# Assignment
Wherever a line in the data holds the word "housed", pull that line out.

# Supplied material

━━━━━━

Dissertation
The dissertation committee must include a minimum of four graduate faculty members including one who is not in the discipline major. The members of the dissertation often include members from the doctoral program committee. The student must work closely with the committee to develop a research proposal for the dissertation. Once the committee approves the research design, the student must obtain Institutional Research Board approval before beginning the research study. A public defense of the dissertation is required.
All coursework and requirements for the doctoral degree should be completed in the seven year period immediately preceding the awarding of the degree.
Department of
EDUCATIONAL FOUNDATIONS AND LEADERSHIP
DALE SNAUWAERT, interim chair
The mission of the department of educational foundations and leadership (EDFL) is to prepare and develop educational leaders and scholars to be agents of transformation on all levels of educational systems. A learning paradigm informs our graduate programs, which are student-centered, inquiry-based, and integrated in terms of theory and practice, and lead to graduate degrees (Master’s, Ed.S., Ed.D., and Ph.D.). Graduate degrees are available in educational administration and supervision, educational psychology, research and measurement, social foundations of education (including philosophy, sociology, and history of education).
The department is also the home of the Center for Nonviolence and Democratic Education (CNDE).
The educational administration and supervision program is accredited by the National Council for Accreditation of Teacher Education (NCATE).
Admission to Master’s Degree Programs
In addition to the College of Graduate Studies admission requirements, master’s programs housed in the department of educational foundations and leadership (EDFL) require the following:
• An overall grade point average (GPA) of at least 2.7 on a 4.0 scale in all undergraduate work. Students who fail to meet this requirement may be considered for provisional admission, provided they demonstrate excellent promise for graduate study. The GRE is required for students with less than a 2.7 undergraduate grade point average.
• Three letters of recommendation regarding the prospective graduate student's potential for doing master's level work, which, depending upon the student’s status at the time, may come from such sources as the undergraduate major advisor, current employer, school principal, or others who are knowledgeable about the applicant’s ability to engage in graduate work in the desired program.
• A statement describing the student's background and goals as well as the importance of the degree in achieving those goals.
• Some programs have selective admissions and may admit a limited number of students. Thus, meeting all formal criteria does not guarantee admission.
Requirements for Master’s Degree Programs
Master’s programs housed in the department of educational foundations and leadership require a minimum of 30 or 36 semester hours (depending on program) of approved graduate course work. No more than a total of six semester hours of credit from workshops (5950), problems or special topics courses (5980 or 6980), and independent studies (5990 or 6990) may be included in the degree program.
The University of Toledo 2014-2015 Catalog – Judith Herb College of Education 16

━━━━━━

# Output of the exercise
In addition to the College of Graduate Studies admission requirements, master’s programs housed in the department of educational foundations and leadership (EDFL) require the following:
Master’s programs housed in the department of educational foundations and leadership require a minimum of 30 or 36 semester hours (depending on program) of approved graduate course work. No more than a total of six semester hours of credit from workshops (5950), problems or special topics courses (5980 or 6980), and independent studies (5990 or 6990) may be included in the degree program.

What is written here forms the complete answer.